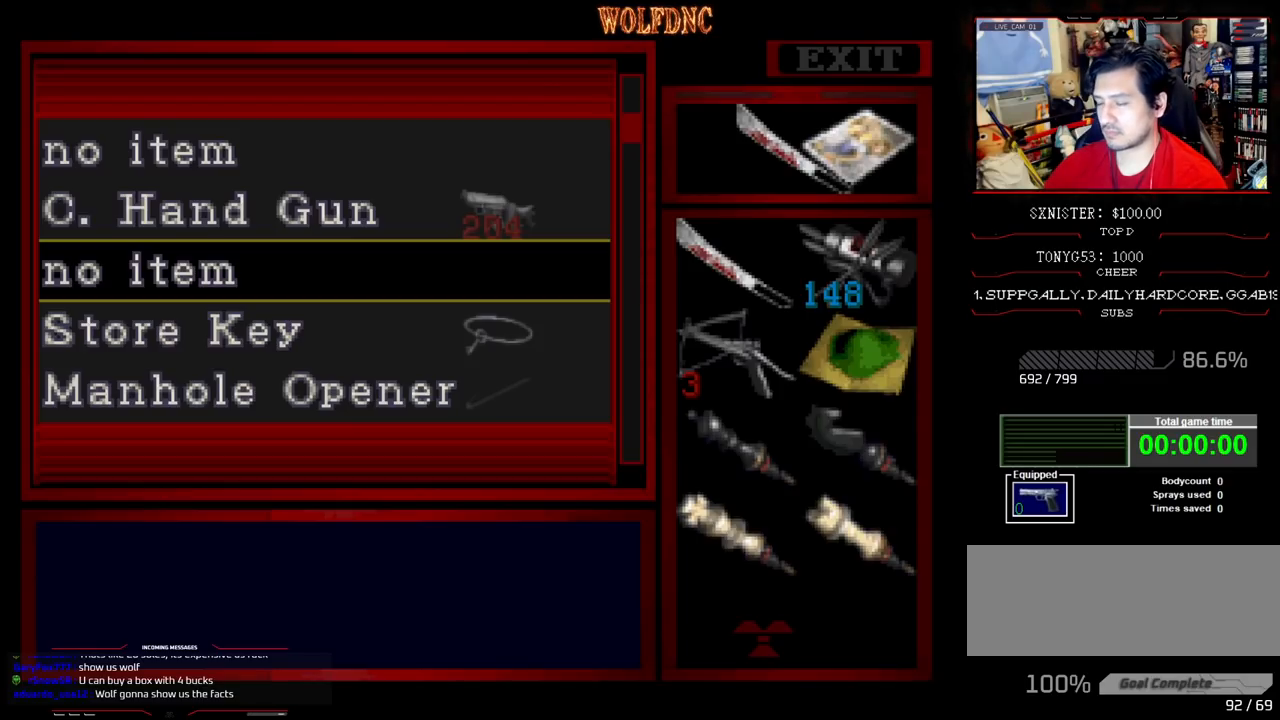
{"buttons": [], "events": [[17, "START", "up"], [100, "START", "down"], [200, "START", "up"]]}
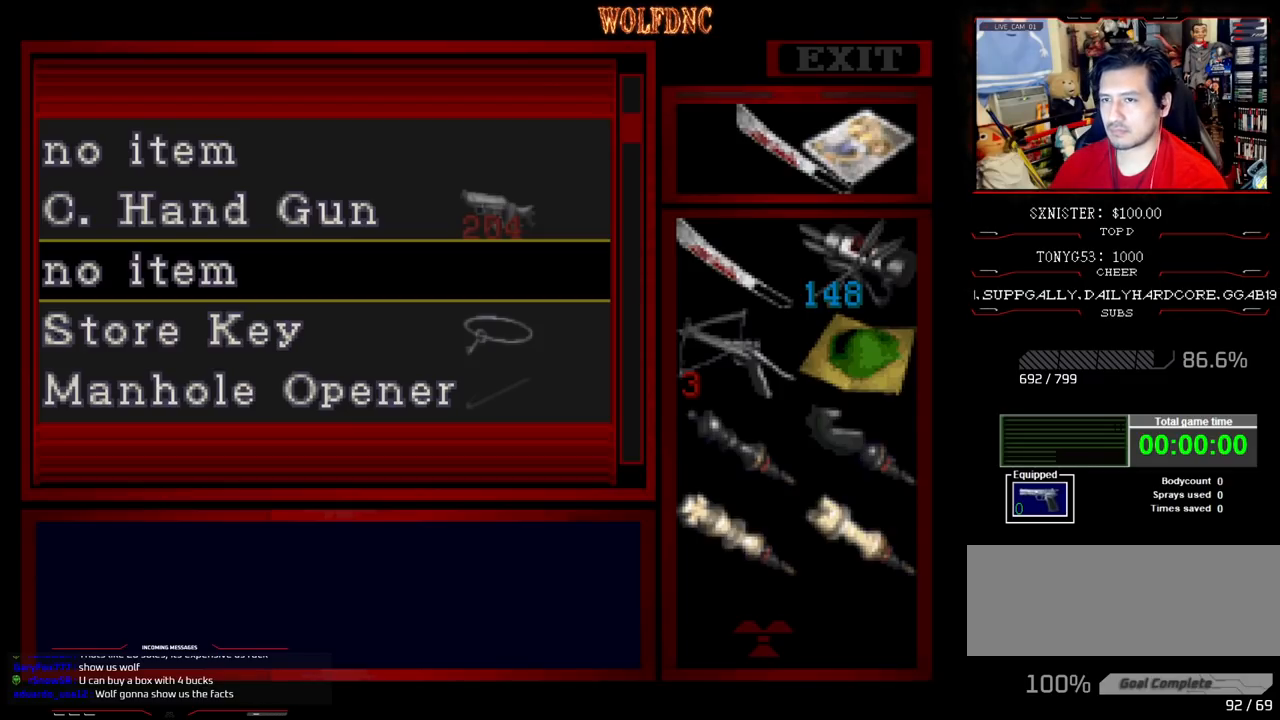
{"buttons": [], "events": []}
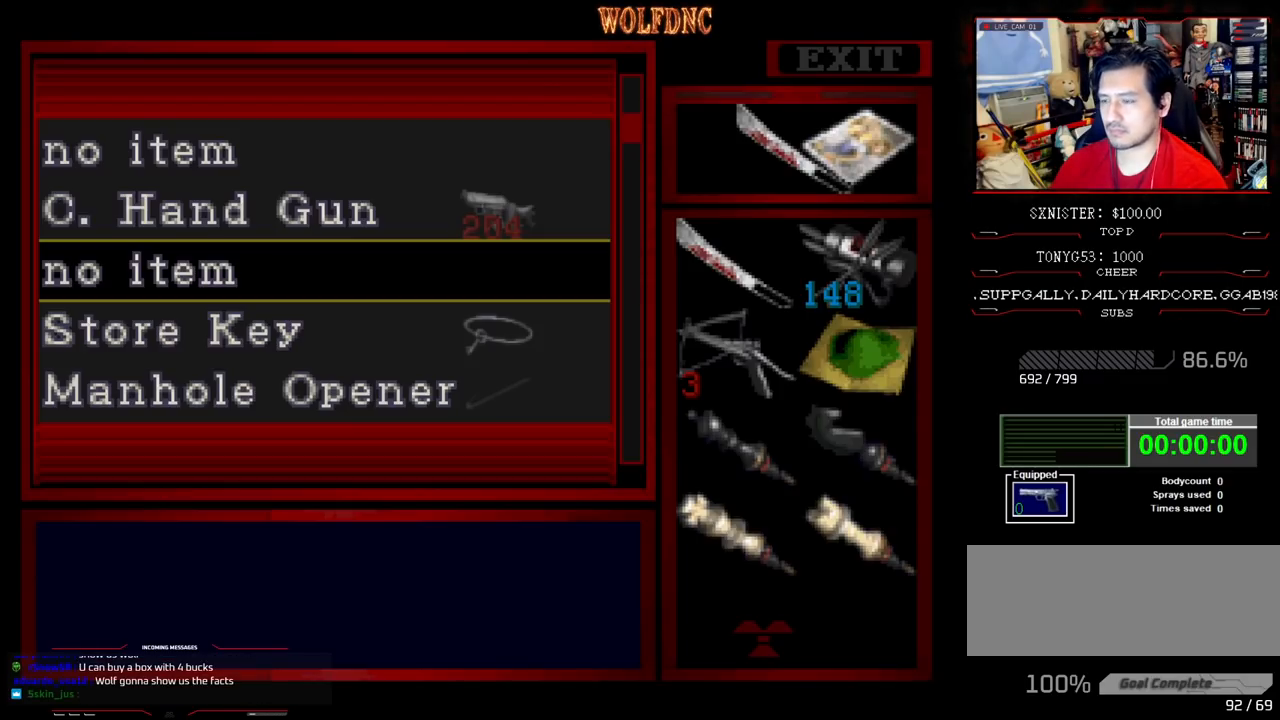
{"buttons": [], "events": [[317, "SQUARE", "down"], [367, "SQUARE", "up"]]}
======
[EXERCISE]:
Repeat the data word for word, minus any pictures.

[WRITTEN ANSWER]:
{"buttons": [], "events": [[17, "START", "up"], [100, "START", "down"], [200, "START", "up"]]}
{"buttons": [], "events": []}
{"buttons": [], "events": [[317, "SQUARE", "down"], [367, "SQUARE", "up"]]}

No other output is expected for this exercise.